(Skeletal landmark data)

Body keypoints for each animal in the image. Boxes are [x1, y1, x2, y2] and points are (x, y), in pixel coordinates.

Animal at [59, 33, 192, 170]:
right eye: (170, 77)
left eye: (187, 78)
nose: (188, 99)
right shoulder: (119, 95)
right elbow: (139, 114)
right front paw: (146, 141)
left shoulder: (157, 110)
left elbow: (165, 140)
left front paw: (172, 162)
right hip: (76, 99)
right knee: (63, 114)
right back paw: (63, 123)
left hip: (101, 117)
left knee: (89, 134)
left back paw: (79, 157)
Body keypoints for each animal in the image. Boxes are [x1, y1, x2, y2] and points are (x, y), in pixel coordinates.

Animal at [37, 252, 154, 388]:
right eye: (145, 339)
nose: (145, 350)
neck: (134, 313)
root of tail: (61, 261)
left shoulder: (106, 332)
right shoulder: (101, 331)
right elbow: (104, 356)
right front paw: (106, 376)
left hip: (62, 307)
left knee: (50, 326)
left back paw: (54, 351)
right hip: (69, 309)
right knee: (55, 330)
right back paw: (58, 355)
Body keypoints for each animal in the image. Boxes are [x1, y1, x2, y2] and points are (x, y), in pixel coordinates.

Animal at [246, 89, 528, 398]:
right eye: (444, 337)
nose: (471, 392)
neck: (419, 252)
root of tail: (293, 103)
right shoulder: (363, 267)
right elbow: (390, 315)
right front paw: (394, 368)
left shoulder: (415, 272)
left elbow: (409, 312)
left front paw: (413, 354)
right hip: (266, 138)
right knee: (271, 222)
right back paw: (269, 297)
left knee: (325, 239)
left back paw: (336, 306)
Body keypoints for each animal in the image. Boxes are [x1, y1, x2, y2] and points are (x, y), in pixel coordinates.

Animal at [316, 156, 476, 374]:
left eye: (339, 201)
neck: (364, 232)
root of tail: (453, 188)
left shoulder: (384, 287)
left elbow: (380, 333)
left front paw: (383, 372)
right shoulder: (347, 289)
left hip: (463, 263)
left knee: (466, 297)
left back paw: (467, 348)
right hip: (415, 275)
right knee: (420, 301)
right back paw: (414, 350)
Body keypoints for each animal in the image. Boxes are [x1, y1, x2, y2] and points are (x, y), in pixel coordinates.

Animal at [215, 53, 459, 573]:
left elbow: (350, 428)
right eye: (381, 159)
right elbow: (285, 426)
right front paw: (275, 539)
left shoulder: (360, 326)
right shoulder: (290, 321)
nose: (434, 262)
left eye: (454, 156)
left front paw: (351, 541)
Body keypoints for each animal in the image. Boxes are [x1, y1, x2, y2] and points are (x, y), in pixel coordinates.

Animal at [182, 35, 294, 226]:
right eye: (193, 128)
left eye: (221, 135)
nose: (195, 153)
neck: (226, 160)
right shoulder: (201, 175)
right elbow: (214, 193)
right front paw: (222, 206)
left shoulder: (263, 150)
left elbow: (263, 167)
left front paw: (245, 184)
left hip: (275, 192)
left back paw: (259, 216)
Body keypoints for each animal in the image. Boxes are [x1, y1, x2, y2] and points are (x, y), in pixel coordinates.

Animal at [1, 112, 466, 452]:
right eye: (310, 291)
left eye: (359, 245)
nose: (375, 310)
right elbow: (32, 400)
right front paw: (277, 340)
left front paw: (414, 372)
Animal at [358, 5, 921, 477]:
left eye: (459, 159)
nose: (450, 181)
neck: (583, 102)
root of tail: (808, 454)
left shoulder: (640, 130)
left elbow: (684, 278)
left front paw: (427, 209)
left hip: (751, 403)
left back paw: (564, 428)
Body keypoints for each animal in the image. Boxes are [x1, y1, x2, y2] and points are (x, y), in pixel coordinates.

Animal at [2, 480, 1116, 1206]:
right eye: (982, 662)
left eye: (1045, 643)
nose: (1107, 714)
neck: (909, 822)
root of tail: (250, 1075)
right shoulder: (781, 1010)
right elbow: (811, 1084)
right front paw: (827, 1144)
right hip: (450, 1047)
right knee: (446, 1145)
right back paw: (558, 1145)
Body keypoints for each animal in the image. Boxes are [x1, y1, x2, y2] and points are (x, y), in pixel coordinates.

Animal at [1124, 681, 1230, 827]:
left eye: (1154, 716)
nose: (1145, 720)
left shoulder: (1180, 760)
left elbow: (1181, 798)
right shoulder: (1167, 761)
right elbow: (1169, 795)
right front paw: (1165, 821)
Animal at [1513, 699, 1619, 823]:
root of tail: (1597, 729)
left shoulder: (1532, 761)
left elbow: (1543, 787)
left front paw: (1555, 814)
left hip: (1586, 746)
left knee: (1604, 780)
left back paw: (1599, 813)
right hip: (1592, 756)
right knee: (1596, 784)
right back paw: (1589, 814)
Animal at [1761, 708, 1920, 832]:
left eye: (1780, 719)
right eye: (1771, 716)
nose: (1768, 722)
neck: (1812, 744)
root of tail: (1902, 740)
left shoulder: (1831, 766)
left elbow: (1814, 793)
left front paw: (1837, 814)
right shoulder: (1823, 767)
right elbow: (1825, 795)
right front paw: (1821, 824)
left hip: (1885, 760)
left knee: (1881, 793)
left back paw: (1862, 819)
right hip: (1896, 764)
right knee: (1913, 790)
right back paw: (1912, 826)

ACTIVITY ->
Scan the entries above for the line containing "nose: (375, 310)", and copy it and all lines after it exactly, down to and including the line containing "left back paw: (564, 428)".

EXERCISE ANSWER ->
nose: (375, 310)
right elbow: (32, 400)
right front paw: (277, 340)
left front paw: (414, 372)
Animal at [358, 5, 921, 477]:
left eye: (459, 159)
nose: (450, 181)
neck: (583, 102)
root of tail: (808, 454)
left shoulder: (640, 130)
left elbow: (684, 278)
left front paw: (427, 209)
left hip: (751, 403)
left back paw: (564, 428)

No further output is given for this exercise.